Let $A$ be a finite dimensional algebra over an algebraically closed field $k$.

Can $A$ admit infinitely many non-isomorphic quotient algebras?

Answer 1

Yes. For instance, let $A=k[x,y]/(x,y)^5$. For any $c\in k\setminus\{0,1\}$, consider the algebra $B_c=A/(xy(x+y)(cx+y))$. Write $V_c=m/m^2$ where $m=(x,y)\subset B_c$ is the unique maximal ideal. We can identify $V_c$ with the set of homogeneous linear polynomials in $x$ and $y$, and thus identify its projectivization with $\mathbb{P}^1_k$. Now note that there is a unique set of four elements of $\mathbb{P}^1_k$ which, if lifted to elements of $V_c$ and then to elements of $B_c$, have a product of $0$, namely the elements corresponding to $x,y,x+y,$ and $cx+y$. Identifying $\mathbb{P}^1_k$ with $k\cup\{\infty\}$ in the usual way, these four points correspond to $\infty,0,1,$ and $c$.

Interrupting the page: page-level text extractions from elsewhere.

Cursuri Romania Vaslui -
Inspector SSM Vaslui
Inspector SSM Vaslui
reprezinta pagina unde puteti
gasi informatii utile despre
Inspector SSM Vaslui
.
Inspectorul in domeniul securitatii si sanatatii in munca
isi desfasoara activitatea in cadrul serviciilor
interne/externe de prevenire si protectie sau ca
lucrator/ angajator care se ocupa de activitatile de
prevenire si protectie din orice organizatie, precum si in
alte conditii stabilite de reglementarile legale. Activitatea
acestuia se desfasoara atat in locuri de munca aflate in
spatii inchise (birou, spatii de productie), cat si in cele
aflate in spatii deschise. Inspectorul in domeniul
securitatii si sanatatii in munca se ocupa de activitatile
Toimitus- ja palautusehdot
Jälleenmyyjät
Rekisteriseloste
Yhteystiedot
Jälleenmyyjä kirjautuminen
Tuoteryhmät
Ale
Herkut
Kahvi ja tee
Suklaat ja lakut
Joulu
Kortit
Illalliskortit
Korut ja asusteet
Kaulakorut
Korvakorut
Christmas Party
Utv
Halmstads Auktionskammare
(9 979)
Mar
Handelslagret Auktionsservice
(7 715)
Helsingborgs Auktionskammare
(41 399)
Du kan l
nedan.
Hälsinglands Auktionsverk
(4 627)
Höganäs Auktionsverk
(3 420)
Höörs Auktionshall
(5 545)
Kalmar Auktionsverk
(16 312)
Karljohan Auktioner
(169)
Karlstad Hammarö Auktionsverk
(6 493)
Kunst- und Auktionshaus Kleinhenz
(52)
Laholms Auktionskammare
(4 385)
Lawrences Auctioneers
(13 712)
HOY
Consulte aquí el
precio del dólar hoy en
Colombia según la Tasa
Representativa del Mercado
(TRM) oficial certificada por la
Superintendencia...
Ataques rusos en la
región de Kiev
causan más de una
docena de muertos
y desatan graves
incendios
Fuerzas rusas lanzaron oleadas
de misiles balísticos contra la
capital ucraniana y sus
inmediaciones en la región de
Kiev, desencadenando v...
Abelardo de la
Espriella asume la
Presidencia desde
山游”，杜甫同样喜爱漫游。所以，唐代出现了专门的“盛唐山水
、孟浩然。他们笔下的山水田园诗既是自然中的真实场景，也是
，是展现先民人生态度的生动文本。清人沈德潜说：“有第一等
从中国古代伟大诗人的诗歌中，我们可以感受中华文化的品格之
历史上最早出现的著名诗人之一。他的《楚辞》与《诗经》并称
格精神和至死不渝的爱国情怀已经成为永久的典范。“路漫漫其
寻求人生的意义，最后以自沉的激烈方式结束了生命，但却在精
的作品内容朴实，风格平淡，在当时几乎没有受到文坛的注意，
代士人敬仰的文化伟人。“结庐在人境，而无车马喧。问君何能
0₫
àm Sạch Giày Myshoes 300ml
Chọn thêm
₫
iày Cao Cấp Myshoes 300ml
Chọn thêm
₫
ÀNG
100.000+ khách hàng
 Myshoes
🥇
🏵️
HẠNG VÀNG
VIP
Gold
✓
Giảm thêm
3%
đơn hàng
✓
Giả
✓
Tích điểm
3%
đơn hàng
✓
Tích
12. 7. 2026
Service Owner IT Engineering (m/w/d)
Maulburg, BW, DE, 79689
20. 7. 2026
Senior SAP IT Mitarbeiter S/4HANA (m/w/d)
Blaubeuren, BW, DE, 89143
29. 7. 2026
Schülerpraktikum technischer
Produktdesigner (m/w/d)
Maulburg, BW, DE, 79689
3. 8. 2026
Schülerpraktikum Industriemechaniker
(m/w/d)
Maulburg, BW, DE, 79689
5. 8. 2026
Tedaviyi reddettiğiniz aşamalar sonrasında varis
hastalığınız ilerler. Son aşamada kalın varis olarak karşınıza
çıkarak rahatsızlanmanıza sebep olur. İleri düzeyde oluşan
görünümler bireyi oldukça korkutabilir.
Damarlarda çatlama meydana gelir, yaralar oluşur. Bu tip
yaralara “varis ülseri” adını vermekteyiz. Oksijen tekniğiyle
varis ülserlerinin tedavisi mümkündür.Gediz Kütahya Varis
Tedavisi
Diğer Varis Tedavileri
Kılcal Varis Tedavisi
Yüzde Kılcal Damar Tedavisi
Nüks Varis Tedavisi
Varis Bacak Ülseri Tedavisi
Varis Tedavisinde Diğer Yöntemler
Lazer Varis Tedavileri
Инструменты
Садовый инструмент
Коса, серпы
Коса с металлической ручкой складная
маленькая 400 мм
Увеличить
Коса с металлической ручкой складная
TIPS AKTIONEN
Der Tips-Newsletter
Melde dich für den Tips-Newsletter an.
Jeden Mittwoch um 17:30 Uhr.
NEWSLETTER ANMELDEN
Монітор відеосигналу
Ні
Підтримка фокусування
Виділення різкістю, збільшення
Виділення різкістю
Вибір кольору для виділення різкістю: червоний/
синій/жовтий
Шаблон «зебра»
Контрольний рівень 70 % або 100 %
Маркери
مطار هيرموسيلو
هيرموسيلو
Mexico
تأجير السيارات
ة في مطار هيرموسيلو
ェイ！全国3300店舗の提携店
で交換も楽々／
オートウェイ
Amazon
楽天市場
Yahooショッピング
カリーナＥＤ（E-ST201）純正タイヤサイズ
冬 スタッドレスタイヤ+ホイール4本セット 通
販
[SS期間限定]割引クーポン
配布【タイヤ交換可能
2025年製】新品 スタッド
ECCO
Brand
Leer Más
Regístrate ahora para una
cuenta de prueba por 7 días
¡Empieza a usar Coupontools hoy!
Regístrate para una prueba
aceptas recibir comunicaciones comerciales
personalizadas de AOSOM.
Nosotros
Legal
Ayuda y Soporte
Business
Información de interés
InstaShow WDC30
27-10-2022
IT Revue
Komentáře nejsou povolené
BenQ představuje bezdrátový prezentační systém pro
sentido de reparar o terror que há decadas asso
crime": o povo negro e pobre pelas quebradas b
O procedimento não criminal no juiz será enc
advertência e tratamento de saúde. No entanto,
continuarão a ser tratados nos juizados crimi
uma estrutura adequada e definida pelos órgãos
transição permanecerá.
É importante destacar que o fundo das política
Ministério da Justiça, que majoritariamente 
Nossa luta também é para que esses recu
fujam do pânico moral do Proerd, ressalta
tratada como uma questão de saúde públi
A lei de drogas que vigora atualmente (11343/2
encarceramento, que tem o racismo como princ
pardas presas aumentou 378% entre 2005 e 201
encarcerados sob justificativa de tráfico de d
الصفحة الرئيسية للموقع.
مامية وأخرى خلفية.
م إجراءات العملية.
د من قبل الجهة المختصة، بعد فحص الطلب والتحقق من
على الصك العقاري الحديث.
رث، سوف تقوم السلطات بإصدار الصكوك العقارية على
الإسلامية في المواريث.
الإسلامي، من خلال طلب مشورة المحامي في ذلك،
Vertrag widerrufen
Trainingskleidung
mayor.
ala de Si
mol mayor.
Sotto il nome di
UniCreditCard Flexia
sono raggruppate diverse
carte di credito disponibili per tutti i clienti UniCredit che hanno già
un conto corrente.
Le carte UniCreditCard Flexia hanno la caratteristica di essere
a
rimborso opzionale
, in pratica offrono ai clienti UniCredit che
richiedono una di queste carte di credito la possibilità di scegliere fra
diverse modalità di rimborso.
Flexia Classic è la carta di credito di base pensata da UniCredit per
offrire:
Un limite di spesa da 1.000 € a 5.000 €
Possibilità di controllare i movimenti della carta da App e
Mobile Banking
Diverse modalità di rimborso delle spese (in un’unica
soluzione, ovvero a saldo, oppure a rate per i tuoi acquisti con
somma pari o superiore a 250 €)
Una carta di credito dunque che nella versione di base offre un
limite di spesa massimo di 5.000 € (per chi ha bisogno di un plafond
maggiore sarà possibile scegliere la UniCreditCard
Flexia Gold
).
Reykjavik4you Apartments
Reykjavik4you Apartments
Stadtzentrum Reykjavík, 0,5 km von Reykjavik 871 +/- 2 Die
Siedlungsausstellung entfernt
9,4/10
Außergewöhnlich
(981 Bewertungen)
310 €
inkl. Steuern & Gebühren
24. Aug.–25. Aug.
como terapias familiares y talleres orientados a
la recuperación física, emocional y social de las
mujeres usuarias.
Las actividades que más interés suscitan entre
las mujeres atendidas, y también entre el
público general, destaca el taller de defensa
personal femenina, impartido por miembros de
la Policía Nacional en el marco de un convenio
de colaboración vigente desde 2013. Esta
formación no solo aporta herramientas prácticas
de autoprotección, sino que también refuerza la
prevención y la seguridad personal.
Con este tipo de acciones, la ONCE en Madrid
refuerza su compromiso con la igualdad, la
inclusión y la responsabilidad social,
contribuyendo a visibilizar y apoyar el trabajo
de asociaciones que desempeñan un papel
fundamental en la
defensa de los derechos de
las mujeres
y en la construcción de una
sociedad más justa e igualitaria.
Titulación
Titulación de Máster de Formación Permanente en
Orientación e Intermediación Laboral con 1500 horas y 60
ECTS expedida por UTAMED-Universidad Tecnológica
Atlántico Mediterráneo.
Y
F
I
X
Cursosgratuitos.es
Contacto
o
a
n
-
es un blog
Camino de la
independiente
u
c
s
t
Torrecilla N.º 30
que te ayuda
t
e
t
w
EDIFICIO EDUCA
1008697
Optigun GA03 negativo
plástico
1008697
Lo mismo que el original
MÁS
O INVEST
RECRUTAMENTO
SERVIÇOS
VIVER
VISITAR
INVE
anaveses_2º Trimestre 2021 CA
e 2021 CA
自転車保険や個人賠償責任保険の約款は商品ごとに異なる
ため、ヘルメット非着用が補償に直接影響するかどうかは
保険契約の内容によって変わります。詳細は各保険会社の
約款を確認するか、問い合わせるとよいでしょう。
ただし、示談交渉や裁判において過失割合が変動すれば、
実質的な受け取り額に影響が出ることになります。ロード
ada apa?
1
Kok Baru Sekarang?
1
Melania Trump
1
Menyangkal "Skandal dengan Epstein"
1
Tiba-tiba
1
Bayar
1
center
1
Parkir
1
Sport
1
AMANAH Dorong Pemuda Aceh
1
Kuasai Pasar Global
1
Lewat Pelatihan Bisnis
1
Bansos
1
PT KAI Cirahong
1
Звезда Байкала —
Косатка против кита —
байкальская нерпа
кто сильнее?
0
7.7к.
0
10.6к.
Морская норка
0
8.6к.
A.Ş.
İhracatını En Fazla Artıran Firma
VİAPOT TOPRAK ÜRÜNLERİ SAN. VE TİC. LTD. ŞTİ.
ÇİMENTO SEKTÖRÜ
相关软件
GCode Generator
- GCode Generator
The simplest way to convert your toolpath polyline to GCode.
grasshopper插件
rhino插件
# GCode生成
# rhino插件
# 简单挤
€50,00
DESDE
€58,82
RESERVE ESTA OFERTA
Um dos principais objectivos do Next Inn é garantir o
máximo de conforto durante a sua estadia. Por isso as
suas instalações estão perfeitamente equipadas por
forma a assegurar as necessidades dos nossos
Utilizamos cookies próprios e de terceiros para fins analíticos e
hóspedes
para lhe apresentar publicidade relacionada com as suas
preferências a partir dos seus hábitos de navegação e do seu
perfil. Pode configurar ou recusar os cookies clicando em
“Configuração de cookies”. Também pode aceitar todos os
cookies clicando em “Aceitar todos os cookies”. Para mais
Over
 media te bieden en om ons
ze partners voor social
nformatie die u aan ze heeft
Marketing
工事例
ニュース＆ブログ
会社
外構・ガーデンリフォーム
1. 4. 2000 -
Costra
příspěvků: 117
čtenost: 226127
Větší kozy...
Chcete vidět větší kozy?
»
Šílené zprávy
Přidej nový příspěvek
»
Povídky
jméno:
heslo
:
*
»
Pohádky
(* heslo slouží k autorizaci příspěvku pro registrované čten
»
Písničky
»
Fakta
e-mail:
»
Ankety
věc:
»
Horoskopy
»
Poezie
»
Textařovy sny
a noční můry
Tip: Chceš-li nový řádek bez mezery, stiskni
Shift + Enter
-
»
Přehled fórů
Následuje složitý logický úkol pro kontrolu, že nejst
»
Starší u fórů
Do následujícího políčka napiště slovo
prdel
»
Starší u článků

Now, any isomorphism $B_c\to B_d$ would induce a linear isomorphism $V_c\to V_d$; projectivizing this linear isomorphism would give an isomorphism $\mathbb{P}^1_k\to\mathbb{P}^1_k$ which maps $\infty,0,1,$ and $c$ to $\infty,0,1,$ and $d$ in some order. Taking cross-ratios, this means $d$ must be the cross-ratio of $\infty,0,1,$ and $c$ in some order. There are only finitely many such orders, and thus only finitely many values of $d$ such that $B_c$ and $B_d$ are isomorphic. Since there are infinitely many different values $c$ can take, this means the quotients $B_c$ of $A$ must have infinitely many different isomorphism types.